#### TUGAS
Salin ulang bagian kutipan halaman dari "Rasa penasaran penulis" sampai "dari Rudi Rubiandini." tanpa mengubah satu kata pun.

#### KUTIPAN HALAMAN
15 Agustus 2013

opini musri nauli : GRATIFIKASI ADALAH KORUPSI, TITIK !!!


Entah bermaksud ingin “mengelak” atau memang “kekurangtahuan” semata, tersangka Kepala SKK Migas, Rudi Rubiandini mengatakan, kasus yang menimpa dirinya semata-mata “hanya gratifikasi”, bukan korupsi.


Rasa penasaran penulis kemudian “memaksa” penulis untuk “konfirm” berita diatas. Dengan menggunakan berbagai alat bantu (seperti mesin pencari kata “google”, mencari link berita), penulis “berkeyakinan” memang pernyataan itu memang keluar dari tersangka Rudi Rubiandini. Dan penulis kemudian “meyakini”, pernyataan resmi dari Rudi Rubiandini.

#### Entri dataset
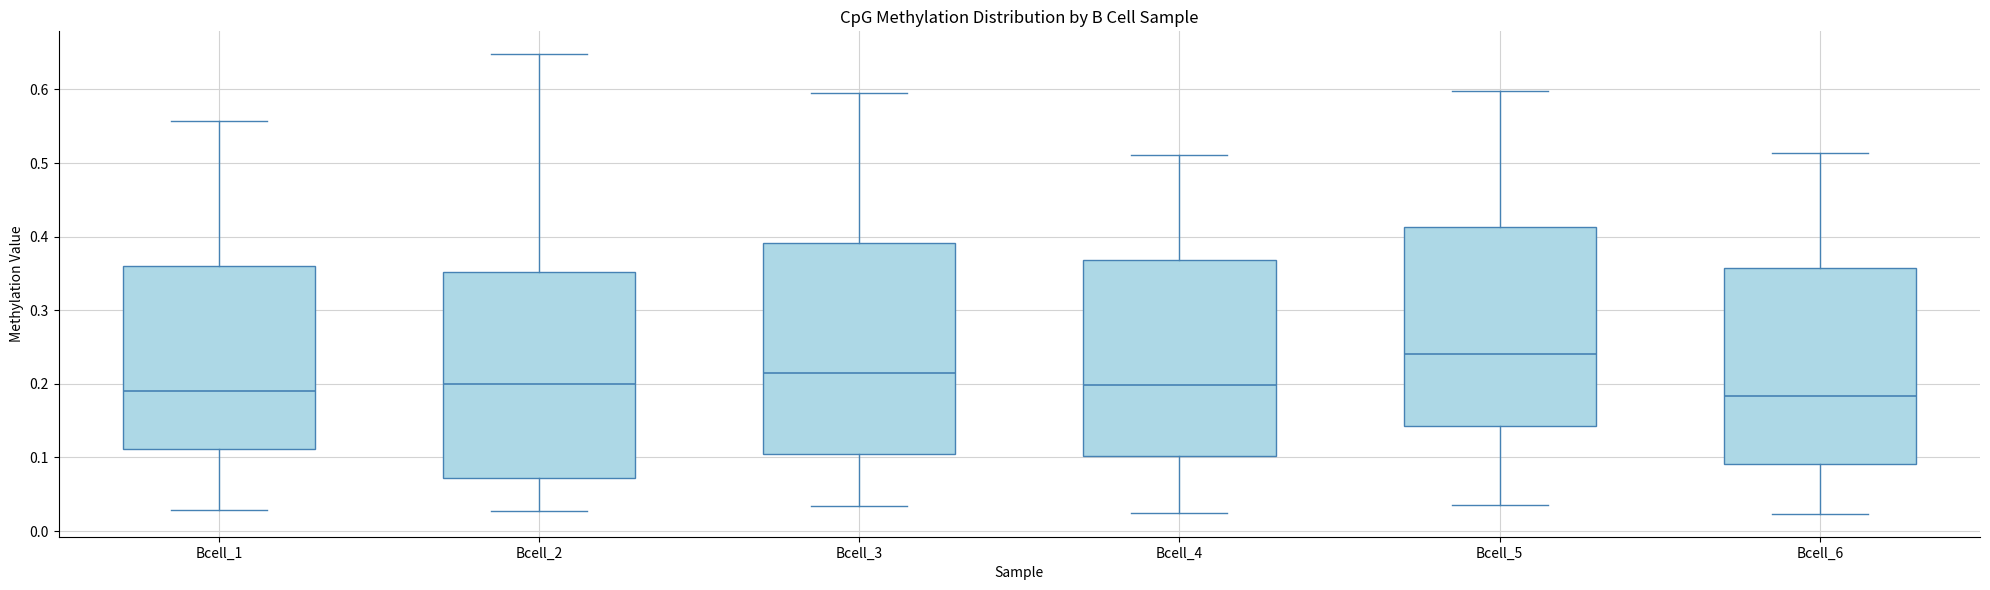

Reading left to right, read every box against the y-axis: the position of its median line, the range the box covers, and the ends of its whiskers. The values are not printed on the chart, so give them approximately, as read against the axis.

Bcell_1: median 0.19, box 0.11 to 0.36, whiskers 0.03 to 0.56
Bcell_2: median 0.20, box 0.07 to 0.35, whiskers 0.03 to 0.65
Bcell_3: median 0.21, box 0.10 to 0.39, whiskers 0.03 to 0.60
Bcell_4: median 0.20, box 0.10 to 0.37, whiskers 0.02 to 0.51
Bcell_5: median 0.24, box 0.14 to 0.41, whiskers 0.03 to 0.60
Bcell_6: median 0.18, box 0.09 to 0.36, whiskers 0.02 to 0.51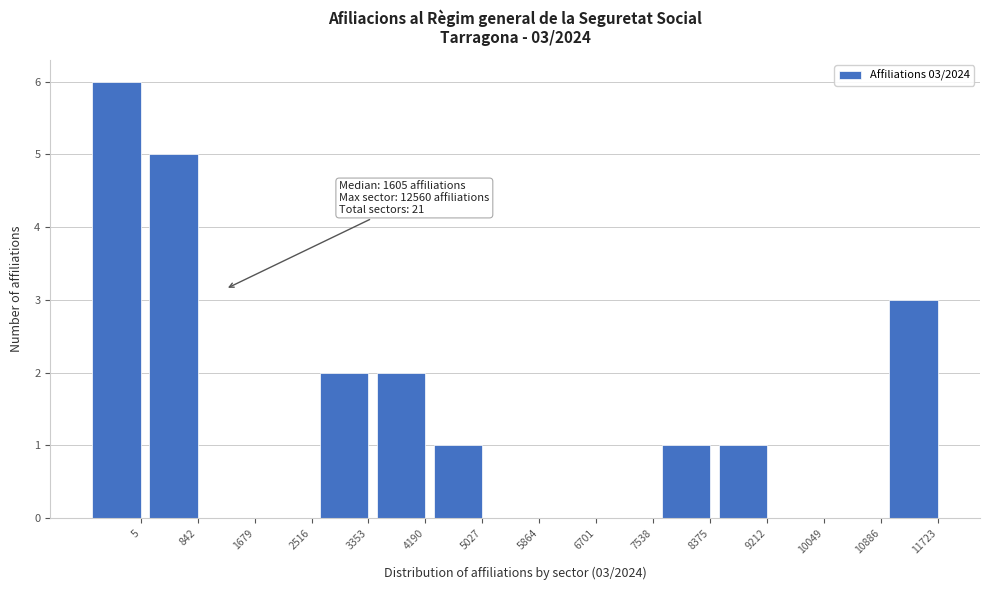

Reading right to left, transcribe all the data shown in this chart.

11723=3	10886=0	10049=0	9212=1	8375=1	7538=0	6701=0	5864=0	5027=1	4190=2	3353=2	2516=0	1679=0	842=5	5=6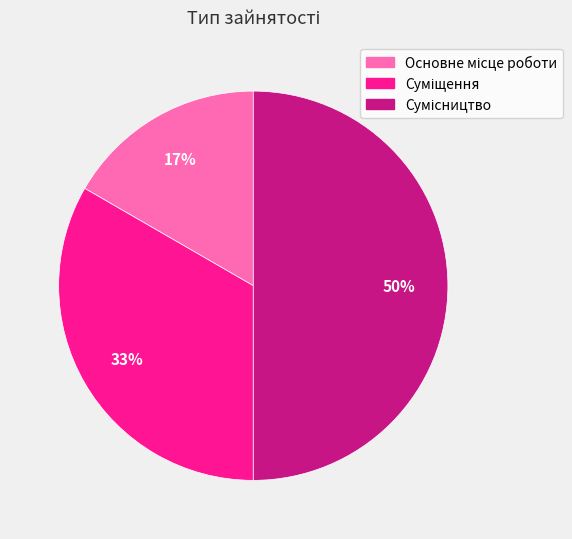

How many slices are in this pie chart?

3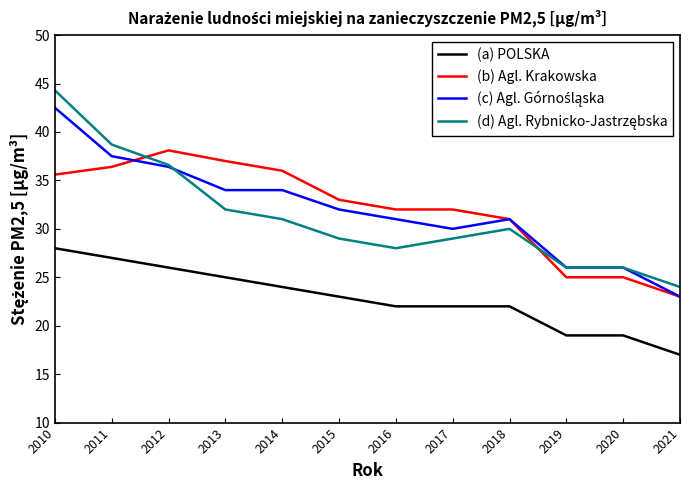

What is the difference between the highest and lowest values at 2013?

12.0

#### JAWABAN LATIHAN
Rasa penasaran penulis kemudian “memaksa” penulis untuk “konfirm” berita diatas. Dengan menggunakan berbagai alat bantu (seperti mesin pencari kata “google”, mencari link berita), penulis “berkeyakinan” memang pernyataan itu memang keluar dari tersangka Rudi Rubiandini. Dan penulis kemudian “meyakini”, pernyataan resmi dari Rudi Rubiandini.